Saved data entries:
··········

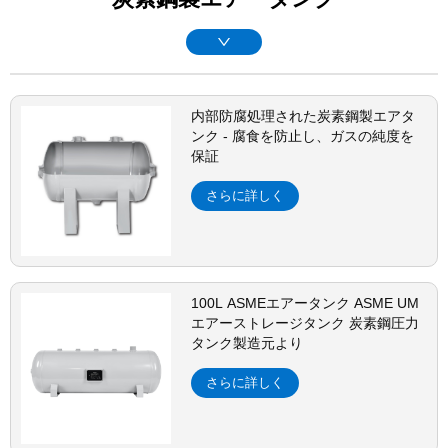
内部防腐処理された炭素鋼製エアタ
ンク - 腐食を防止し、ガスの純度を
保証
さらに詳しく
100L ASMEエアータンク ASME UM
エアーストレージタンク 炭素鋼圧力
タンク製造元より
さらに詳しく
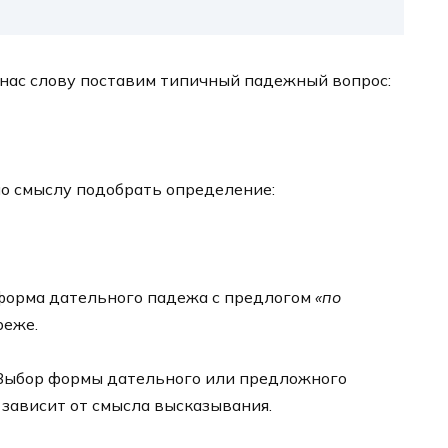
нас слову поставим типичный падежный вопрос:
о смыслу подобрать определение:
 форма дательного падежа с предлогом
«по
реже.
Выбор формы дательного или предложного
зависит от смысла высказывания.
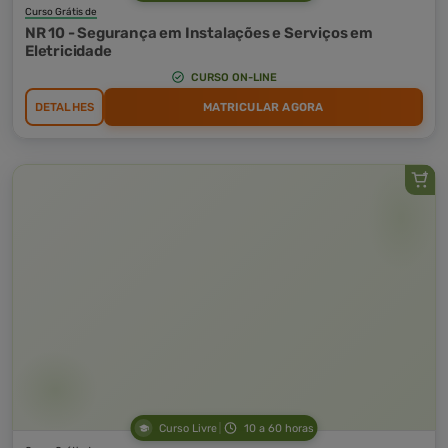
Curso Grátis de
NR 10 - Segurança em Instalações e Serviços em
Eletricidade
CURSO ON-LINE
DETALHES
MATRICULAR AGORA
Curso Livre
10 a 60 horas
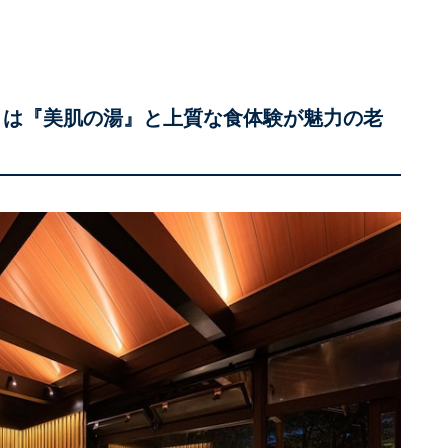
」は『美肌の湯』と上質な食体験が魅力の老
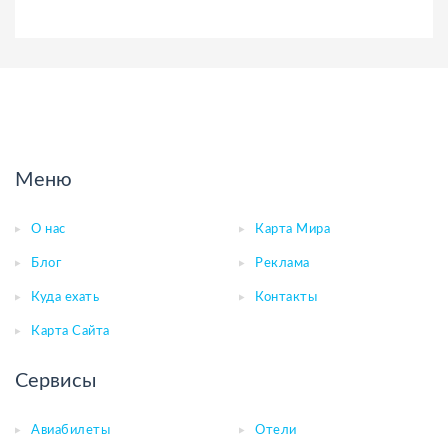
Меню
О нас
Карта Мира
Блог
Реклама
Куда ехать
Контакты
Карта Сайта
Сервисы
Авиабилеты
Отели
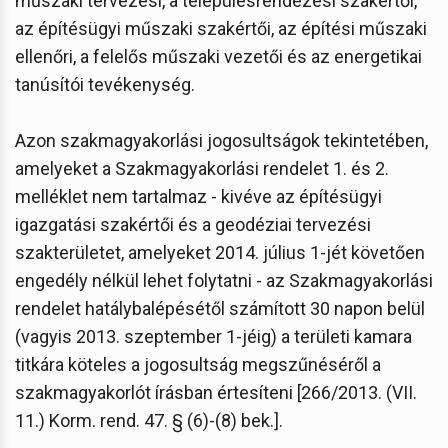
műszaki tervezési, a településrendezési szakértői,
az építésügyi műszaki szakértői, az építési műszaki
ellenőri, a felelős műszaki vezetői és az energetikai
tanúsítói tevékenység.
Azon szakmagyakorlási jogosultságok tekintetében,
amelyeket a Szakmagyakorlási rendelet 1. és 2.
melléklet nem tartalmaz - kivéve az építésügyi
igazgatási szakértői és a geodéziai tervezési
szakterületet, amelyeket 2014. július 1-jét követően
engedély nélkül lehet folytatni - az Szakmagyakorlási
rendelet hatálybalépésétől számított 30 napon belül
(vagyis 2013. szeptember 1-jéig) a területi kamara
titkára köteles a jogosultság megszűnéséről a
szakmagyakorlót írásban értesíteni [266/2013. (VII.
11.) Korm. rend. 47. § (6)-(8) bek.].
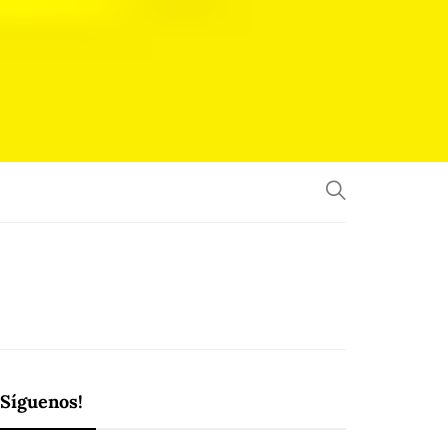
¡Síguenos!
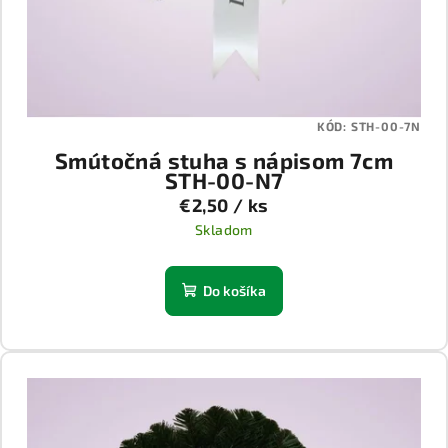
KÓD:
STH-00-7N
Smútočná stuha s nápisom 7cm
STH-00-N7
€2,50
/ ks
Skladom
Do košíka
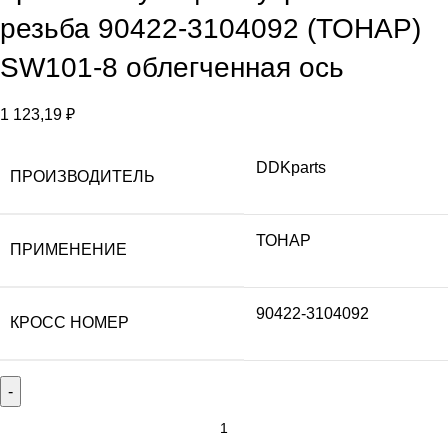
резьба 90422-3104092 (ТОНАР)
SW101-8 облегченная ось
1 123,19
₽
DDKparts
ПРОИЗВОДИТЕЛЬ
ТОНАР
ПРИМЕНЕНИЕ
90422-3104092
КРОСС НОМЕР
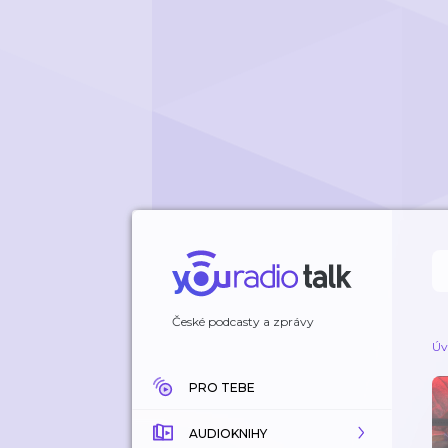
České podcasty a zprávy
Úv
PRO TEBE
AUDIOKNIHY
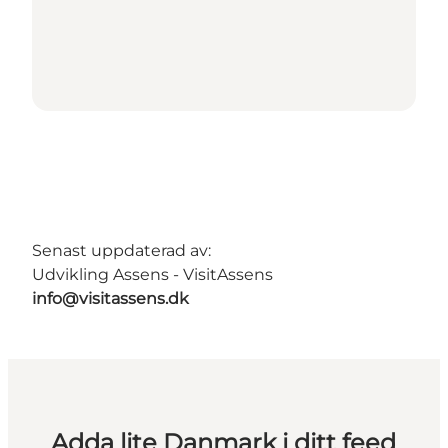
Senast uppdaterad av:
Udvikling Assens - VisitAssens
info@visitassens.dk
Adda lite Danmark i ditt feed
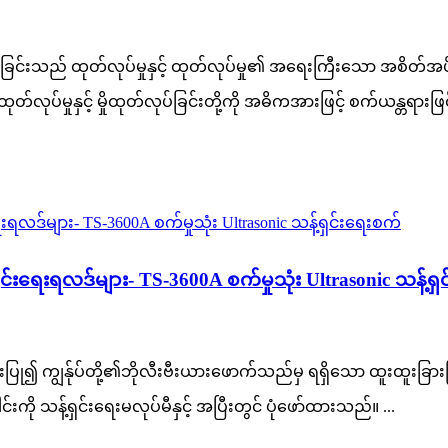
ုခြင်းသည် ထုတ်လုပ်မှုနှင့် ထုတ်လုပ်မှု၏ အရေးကြီးသော အစိတ်အပိုင်း
ုထုတ်လုပ်မှုနှင့် မှိုထုတ်လုပ်ခြင်းတို့ကို အဓိကအားဖြင့် စက်ယန္တရားဖ
းရေးရလဒ်များ- TS-3600A စက်မှုသုံး Ultrasonic သန့်ရှ
ံးပြု၍ ကျွန်ုပ်တို့၏ဘိုလီးဗီးယားဖောက်သည်မှ ရရှိသော ထူးထူးခြားခြာ
ို သန့်ရှင်းရေးမလုပ်မီနှင့် အပြီးတွင် ပုံဖော်ထားသည်။ ...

··········

Required action =
Can you change every "さらに詳しく" in the items above to "Learn more", keeping all other text the same and leaving out the pictures?

Result of this exercise =
内部防腐処理された炭素鋼製エアタ
ンク - 腐食を防止し、ガスの純度を
保証
Learn more
100L ASMEエアータンク ASME UM
エアーストレージタンク 炭素鋼圧力
タンク製造元より
Learn more
нас слову поставим типичный падежный вопрос:
о смыслу подобрать определение:
 форма дательного падежа с предлогом
«по
реже.
Выбор формы дательного или предложного
зависит от смысла высказывания.
Curso Grátis de
NR 10 - Segurança em Instalações e Serviços em
Eletricidade
CURSO ON-LINE
DETALHES
MATRICULAR AGORA
Curso Livre
10 a 60 horas
」は『美肌の湯』と上質な食体験が魅力の老
Меню
О нас
Карта Мира
Блог
Реклама
Куда ехать
Контакты
Карта Сайта
Сервисы
Авиабилеты
Отели
műszaki tervezési, a településrendezési szakértői,
az építésügyi műszaki szakértői, az építési műszaki
ellenőri, a felelős műszaki vezetői és az energetikai
tanúsítói tevékenység.
Azon szakmagyakorlási jogosultságok tekintetében,
amelyeket a Szakmagyakorlási rendelet 1. és 2.
melléklet nem tartalmaz - kivéve az építésügyi
igazgatási szakértői és a geodéziai tervezési
szakterületet, amelyeket 2014. július 1-jét követően
engedély nélkül lehet folytatni - az Szakmagyakorlási
rendelet hatálybalépésétől számított 30 napon belül
(vagyis 2013. szeptember 1-jéig) a területi kamara
titkára köteles a jogosultság megszűnéséről a
szakmagyakorlót írásban értesíteni [266/2013. (VII.
11.) Korm. rend. 47. § (6)-(8) bek.].
¡Síguenos!
KÓD:
STH-00-7N
Smútočná stuha s nápisom 7cm
STH-00-N7
€2,50
/ ks
Skladom
Do košíka
резьба 90422-3104092 (ТОНАР)
SW101-8 облегченная ось
1 123,19
₽
DDKparts
ПРОИЗВОДИТЕЛЬ
ТОНАР
ПРИМЕНЕНИЕ
90422-3104092
КРОСС НОМЕР
České podcasty a zprávy
Úv
PRO TEBE
AUDIOKNIHY
Senast uppdaterad av:
Udvikling Assens - VisitAssens
info@visitassens.dk
Adda lite Danmark i ditt feed
ုခြင်းသည် ထုတ်လုပ်မှုနှင့် ထုတ်လုပ်မှု၏ အရေးကြီးသော အစိတ်အပိုင်း
ုထုတ်လုပ်မှုနှင့် မှိုထုတ်လုပ်ခြင်းတို့ကို အဓိကအားဖြင့် စက်ယန္တရားဖ
းရေးရလဒ်များ- TS-3600A စက်မှုသုံး Ultrasonic သန့်ရှ
ံးပြု၍ ကျွန်ုပ်တို့၏ဘိုလီးဗီးယားဖောက်သည်မှ ရရှိသော ထူးထူးခြားခြာ
ို သန့်ရှင်းရေးမလုပ်မီနှင့် အပြီးတွင် ပုံဖော်ထားသည်။ ...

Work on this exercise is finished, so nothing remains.